GPT-5.4: Use detail: "original" on screenshot inputs. This is the
single most important setting for click accuracy. Avoid detail: "high" or
detail: "low".
Claude: Use the computer_20251124 tool type with display_width_px and
display_height_px matching the screenshot dimensions from the coord-map
output.
General rules:
- Take a fresh screenshot after every action
- Always pass the coord-map from the screenshot the model analyzed
- If clicks land in wrong spots, use
debug-point to diagnose
- If the model returns coordinates outside screenshot dimensions, re-send
the screenshot and remind it of the image size
Troubleshooting
-
Clicks land in wrong position — you probably forgot --coord-map,
or you are passing a coord-map from a different screenshot than the one
the model analyzed.
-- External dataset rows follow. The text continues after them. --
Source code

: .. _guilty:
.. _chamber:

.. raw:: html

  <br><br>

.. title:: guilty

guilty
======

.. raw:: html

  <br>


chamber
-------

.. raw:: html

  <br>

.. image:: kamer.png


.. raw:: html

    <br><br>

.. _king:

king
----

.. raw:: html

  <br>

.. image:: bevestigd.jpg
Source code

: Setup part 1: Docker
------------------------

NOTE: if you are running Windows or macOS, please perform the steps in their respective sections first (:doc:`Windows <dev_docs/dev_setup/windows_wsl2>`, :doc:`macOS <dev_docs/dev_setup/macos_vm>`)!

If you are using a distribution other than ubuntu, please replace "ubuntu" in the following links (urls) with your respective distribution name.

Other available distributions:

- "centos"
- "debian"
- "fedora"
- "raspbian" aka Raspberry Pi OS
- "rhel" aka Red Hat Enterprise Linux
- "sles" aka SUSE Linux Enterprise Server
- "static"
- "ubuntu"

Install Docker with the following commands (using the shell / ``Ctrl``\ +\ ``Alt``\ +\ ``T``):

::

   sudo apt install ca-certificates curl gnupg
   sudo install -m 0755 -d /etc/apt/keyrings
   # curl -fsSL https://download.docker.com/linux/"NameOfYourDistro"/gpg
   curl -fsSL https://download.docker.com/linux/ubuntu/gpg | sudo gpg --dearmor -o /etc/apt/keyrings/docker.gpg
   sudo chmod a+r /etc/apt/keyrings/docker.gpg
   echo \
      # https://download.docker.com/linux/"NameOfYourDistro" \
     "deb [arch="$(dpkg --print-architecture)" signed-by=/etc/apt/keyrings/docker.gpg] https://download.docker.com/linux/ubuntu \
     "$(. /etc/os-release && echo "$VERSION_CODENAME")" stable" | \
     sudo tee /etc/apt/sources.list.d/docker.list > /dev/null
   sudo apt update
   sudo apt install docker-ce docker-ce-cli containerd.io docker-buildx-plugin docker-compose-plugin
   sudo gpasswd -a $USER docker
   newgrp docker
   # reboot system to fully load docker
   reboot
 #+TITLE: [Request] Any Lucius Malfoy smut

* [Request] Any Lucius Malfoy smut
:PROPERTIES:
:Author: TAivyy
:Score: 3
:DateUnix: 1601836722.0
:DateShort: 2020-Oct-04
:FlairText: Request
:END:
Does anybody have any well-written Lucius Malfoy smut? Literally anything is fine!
Always use the coord-map from the most recent screenshot.
-
Retina displays — usecomputer handles scaling internally via
coord-map. Do not try to manually account for display scaling.
-
Stale screenshots — the most common source of bugs. Always take a
fresh screenshot after each action. The UI changes constantly.
-
Permission errors on macOS — enable Accessibility permission for
your terminal app in System Settings > Privacy & Security > Accessibility.
-
X11 errors on Linux — ensure DISPLAY is set. For XWayland, screenshot
falls back to XGetImage automatically if XShm fails.